Some more info is necessary I think:

Type and amount of lighting
CO2?
Type of filtration?

It does sound like the plants are lacking nutrients.

If you have more than 2wpg, then your tank will be much better off with CO2 and fertilization. You mention you lowered the pH, how did you do that?

You need to have lots of plants, especially fast growers at the beginning. They will be your ammonia removers...

Here's some good reading to get you started on the essentials:

http://www.aquatic-plants.org/articles/basics/pages/01_intro.html

www.rexgrigg.com

and welcome to APC!


----------



## Colman (Jun 11, 2006)

Thanks for the article, I have 2 20 watt tube bulbs and one 13 watt spiral bulb.

I have never used any fertilizer, I have no idea how to use the CO2 system--- and probably there is not much in my tank. I am using an Aquaclear power filter with an aquaclear filter cartridge. I lowered the ph using the nutrifin down liquid.


----------



## Alin10123 (Jan 3, 2006)

Colman said:


> Thanks for the article, I have 2 20 watt tube bulbs and one 13 watt spiral bulb.
> 
> I have never used any fertilizer, I have no idea how to use the CO2 system--- and probably there is not much in my tank. I am using an Aquaclear power filter with an aquaclear filter cartridge. I lowered the ph using the nutrifin down liquid.

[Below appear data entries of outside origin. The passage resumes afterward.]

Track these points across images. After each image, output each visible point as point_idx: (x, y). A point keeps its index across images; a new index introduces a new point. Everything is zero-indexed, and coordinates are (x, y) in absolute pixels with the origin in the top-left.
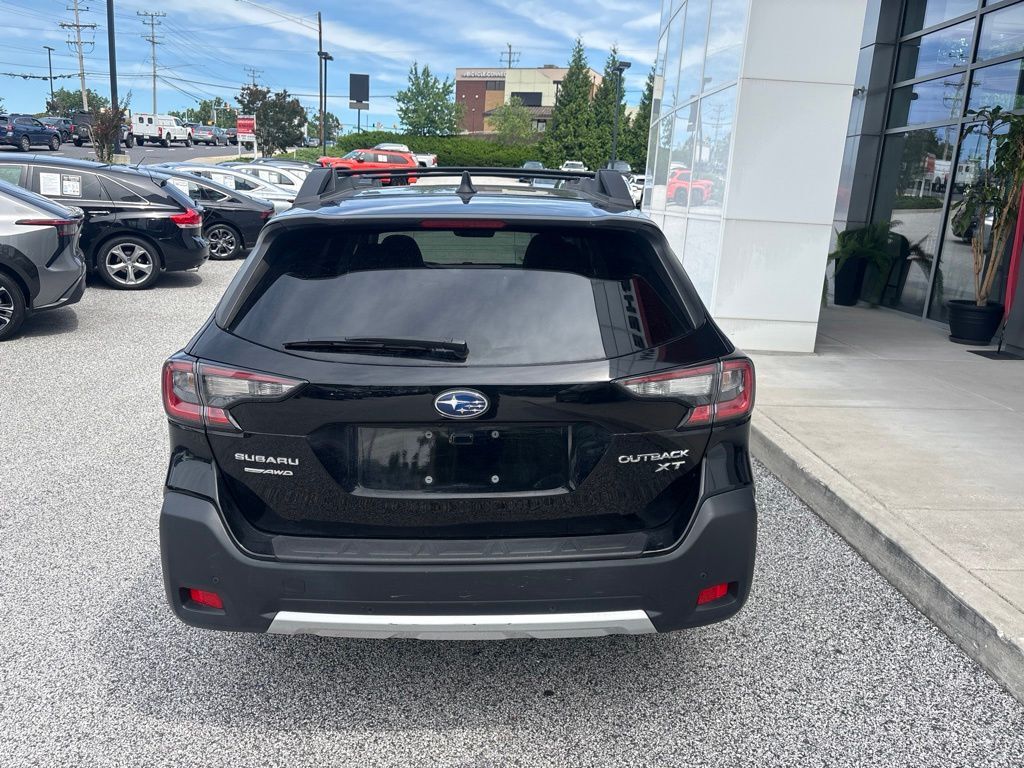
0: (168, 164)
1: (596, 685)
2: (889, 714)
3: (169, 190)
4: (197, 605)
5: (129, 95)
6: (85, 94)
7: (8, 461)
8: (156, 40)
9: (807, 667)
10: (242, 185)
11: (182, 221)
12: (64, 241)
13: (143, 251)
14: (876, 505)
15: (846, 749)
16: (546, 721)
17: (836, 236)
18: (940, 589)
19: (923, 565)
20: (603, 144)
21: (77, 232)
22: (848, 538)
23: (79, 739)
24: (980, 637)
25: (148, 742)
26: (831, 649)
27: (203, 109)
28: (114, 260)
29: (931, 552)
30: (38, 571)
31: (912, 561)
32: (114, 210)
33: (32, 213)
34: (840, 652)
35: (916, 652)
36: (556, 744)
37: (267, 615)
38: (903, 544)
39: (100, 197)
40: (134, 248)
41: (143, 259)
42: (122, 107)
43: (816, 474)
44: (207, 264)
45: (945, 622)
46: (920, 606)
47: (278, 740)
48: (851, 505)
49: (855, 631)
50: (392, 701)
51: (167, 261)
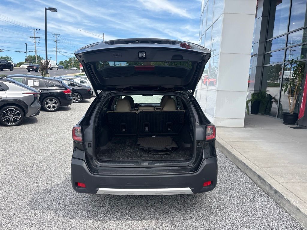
0: (61, 76)
1: (179, 210)
2: (255, 218)
3: (63, 84)
4: (79, 187)
5: (51, 58)
6: (36, 56)
7: (22, 157)
8: (57, 41)
9: (235, 207)
10: (82, 82)
11: (66, 92)
12: (35, 98)
13: (55, 101)
14: (256, 167)
15: (243, 225)
16: (166, 219)
17: (251, 95)
18: (271, 187)
19: (266, 181)
21: (39, 96)
22: (249, 176)
23: (48, 223)
24: (281, 199)
25: (65, 223)
26: (241, 202)
27: (70, 60)
28: (47, 103)
29: (270, 178)
30: (33, 184)
31: (264, 180)
32: (48, 90)
33: (27, 91)
34: (244, 203)
35: (264, 203)
36: (169, 224)
37: (97, 189)
38: (262, 176)
39: (44, 86)
40: (53, 100)
41: (55, 103)
42: (49, 61)
43: (241, 159)
44: (72, 104)
45: (272, 196)
46: (266, 192)
47: (98, 223)
48: (249, 167)
49: (248, 198)
50: (127, 214)
51: (62, 104)
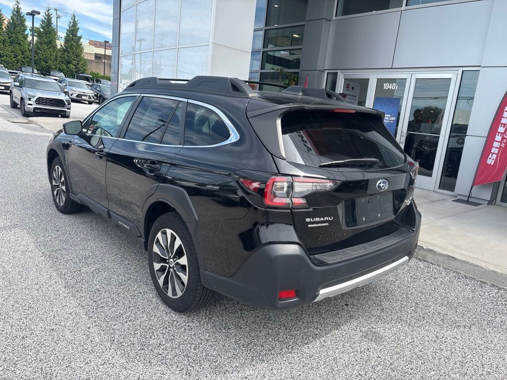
20: (16, 56)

You seem to have plenty of lighting. The thing is, the more lighting, the quicker your plants will want to grow. As a result, you will have to have more nutrients. But once you add more nutrients, your plants will want to grow even more, so you'll have to add in some CO2.

I would start off first with some nutrients. Yellowing of the leaves usually means lacking in Iron. I would start out with some flourish iron. I would also try some flourish. Then i would at a minimum add flourish excel if you decide not to inject CO2 into the tank.

CO2 is usually either a bi-weekly extra maintenance, or a $$ initial investment with it being cheap to maintain in the future.

But i would start with at least the fertilizers first, then consider the CO2.


----------



## Laith (Sep 4, 2004)

Alin10123 said:


> ...
> 
> But i would start with at least the fertilizers first, then consider the CO2.


Actually, with that much lighting, the priority needs to be CO2. Either that or reduce the intensity of your lighting until you get CO2. If you reduce the lighting, then fertilizing should help. But until then, CO2 is going to be your major issue.

I've found that there is an "order" of requirements for plants and it is the following:

1. light
2. a source of carbon (eg CO2)
3. Macro fertilization (NPK)
4. Micro fertilization (iron and traces)

You need to ensure them one by one down the list. With high light and no CO2, adding lots of ferts is not that productive as the plants will not be using very much of them at all; they need carbon first.

Once again, the above relates to higher light tanks with good plant mass. The situation is different with lower lighting...


----------